Cherish every moment, with everyone who supports and cares for you around and don't stop scribbling ideas and goals down for the future. I know that this weekend for sure will be working on 2019's ideas to keep myself pumped and motivated.
Thank you always for your support.
A special shout-out must go to my wonderful co-presenter Simon Field, for another FUN Friday. Thank you SO MUCH for my amazing Christmas present that was SO personal, with all names of people I love, work with, charities, events, and so much more. It has made my week and will always be a constant reminder of dreams, people and moments have made up this amazing year. Very blessed thank you!

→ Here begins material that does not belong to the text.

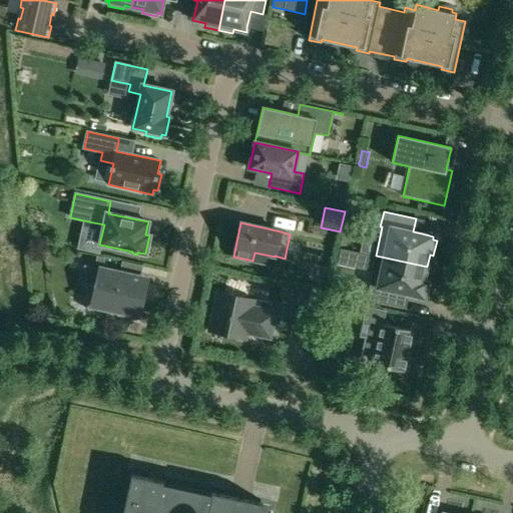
[(96,254),(95,262),(103,264),(104,257),(96,254)]
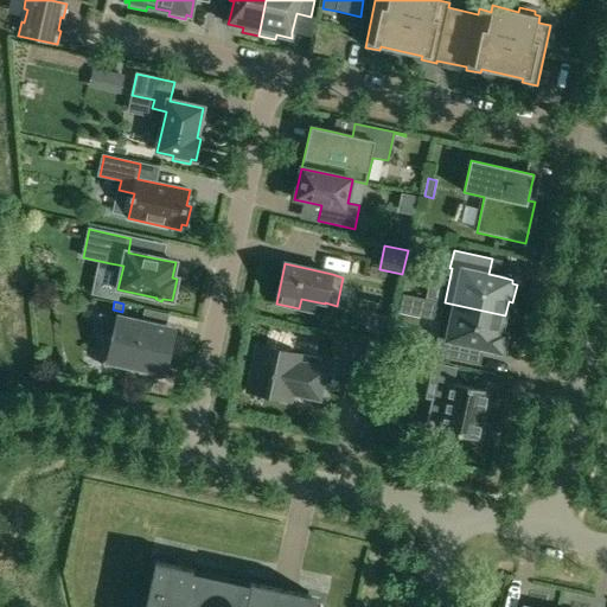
[(445,302),(433,355),(471,363),(474,346),(484,349),(502,353),(505,334),(502,333),(505,315),(445,302)]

You Tube's have their subscribers plaque's proudly on their wall and I have the amazing people, charities, events and memories that matter most to me on mine! THANK YOU, so thoughtful.
Another great show, with key moments that happened on this day in history and I surprised everyone in the studio this afternoon with my dairy-free chocolates. EVERYONE was dead impressed how much it tasted like normal chocolate and I think I managed to sway some opinions. So a job well done, and just proof that ANYONE can access good treats from so many stores this Christmas no matter what allergy, intolerance you have, there is such a great range.
Thank you Logan, Simon, Geoff and Chloe for trying and giving your feedback.
Thank you for another fun, filled week. Your amazing support keeps me motivated and fighting.